§ **Stored items from a collection**:
┄┄┄┄┄┄┄┄┄┄┄┄┄┄┄┄┄┄┄┄

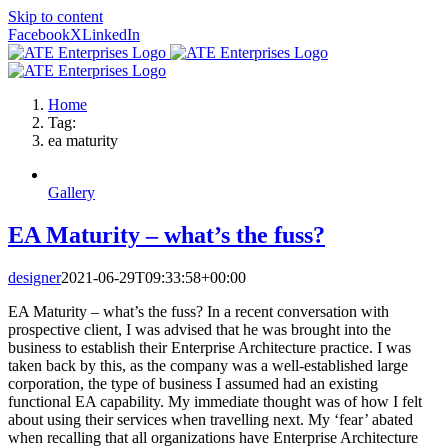
Skip to content
Facebook
X
LinkedIn
Home
Tag:
ea maturity
Gallery
EA Maturity – what’s the fuss?
designer
2021-06-29T09:33:58+00:00
EA Maturity – what’s the fuss? In a recent conversation with
prospective client, I was advised that he was brought into the
business to establish their Enterprise Architecture practice. I was
taken back by this, as the company was a well-established large
corporation, the type of business I assumed had an existing
functional EA capability. My immediate thought was of how I felt
about using their services when travelling next. My ‘fear’ abated
when recalling that all organizations have Enterprise Architecture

┄┄┄┄┄┄┄┄┄┄┄┄┄┄┄┄┄┄┄┄

§ **What is being asked**:
Please reproduce every line of the listing above word for word, leaving out the picture.

§ **Reply**:
Skip to content
Facebook
X
LinkedIn
Home
Tag:
ea maturity
Gallery
EA Maturity – what’s the fuss?
designer
2021-06-29T09:33:58+00:00
EA Maturity – what’s the fuss? In a recent conversation with
prospective client, I was advised that he was brought into the
business to establish their Enterprise Architecture practice. I was
taken back by this, as the company was a well-established large
corporation, the type of business I assumed had an existing
functional EA capability. My immediate thought was of how I felt
about using their services when travelling next. My ‘fear’ abated
when recalling that all organizations have Enterprise Architecture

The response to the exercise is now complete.